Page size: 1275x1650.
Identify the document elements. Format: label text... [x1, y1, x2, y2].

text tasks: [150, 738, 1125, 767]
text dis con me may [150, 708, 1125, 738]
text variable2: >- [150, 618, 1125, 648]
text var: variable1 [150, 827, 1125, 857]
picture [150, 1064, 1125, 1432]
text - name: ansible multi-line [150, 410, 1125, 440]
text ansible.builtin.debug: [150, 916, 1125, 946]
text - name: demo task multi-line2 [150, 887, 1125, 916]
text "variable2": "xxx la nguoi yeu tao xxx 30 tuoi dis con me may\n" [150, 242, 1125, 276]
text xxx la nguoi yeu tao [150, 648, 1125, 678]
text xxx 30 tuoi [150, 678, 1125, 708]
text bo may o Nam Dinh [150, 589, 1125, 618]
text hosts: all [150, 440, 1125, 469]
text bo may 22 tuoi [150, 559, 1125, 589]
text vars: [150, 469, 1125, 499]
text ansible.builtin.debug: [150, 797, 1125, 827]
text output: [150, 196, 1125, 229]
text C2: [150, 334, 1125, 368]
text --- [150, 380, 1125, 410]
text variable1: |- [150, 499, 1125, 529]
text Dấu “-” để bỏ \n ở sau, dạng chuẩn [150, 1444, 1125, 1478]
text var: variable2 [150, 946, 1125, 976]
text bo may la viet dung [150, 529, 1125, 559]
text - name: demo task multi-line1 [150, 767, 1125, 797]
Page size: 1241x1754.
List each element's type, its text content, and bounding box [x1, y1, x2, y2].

# # # #

§ **Task goal**: Copy out the entries. Change nothing.

§ **Response area**:
Page size: 1275x1650.
Identify the document elements. Format: label text... [x1, y1, x2, y2].

text tasks: [150, 738, 1125, 767]
text dis con me may [150, 708, 1125, 738]
text variable2: >- [150, 618, 1125, 648]
text var: variable1 [150, 827, 1125, 857]
picture [150, 1064, 1125, 1432]
text - name: ansible multi-line [150, 410, 1125, 440]
text ansible.builtin.debug: [150, 916, 1125, 946]
text - name: demo task multi-line2 [150, 887, 1125, 916]
text "variable2": "xxx la nguoi yeu tao xxx 30 tuoi dis con me may\n" [150, 242, 1125, 276]
text xxx la nguoi yeu tao [150, 648, 1125, 678]
text xxx 30 tuoi [150, 678, 1125, 708]
text bo may o Nam Dinh [150, 589, 1125, 618]
text hosts: all [150, 440, 1125, 469]
text bo may 22 tuoi [150, 559, 1125, 589]
text vars: [150, 469, 1125, 499]
text ansible.builtin.debug: [150, 797, 1125, 827]
text output: [150, 196, 1125, 229]
text C2: [150, 334, 1125, 368]
text --- [150, 380, 1125, 410]
text variable1: |- [150, 499, 1125, 529]
text Dấu “-” để bỏ \n ở sau, dạng chuẩn [150, 1444, 1125, 1478]
text var: variable2 [150, 946, 1125, 976]
text bo may la viet dung [150, 529, 1125, 559]
text - name: demo task multi-line1 [150, 767, 1125, 797]
Page size: 1241x1754.
List each element's type, its text content, and bounding box [x1, y1, x2, y2].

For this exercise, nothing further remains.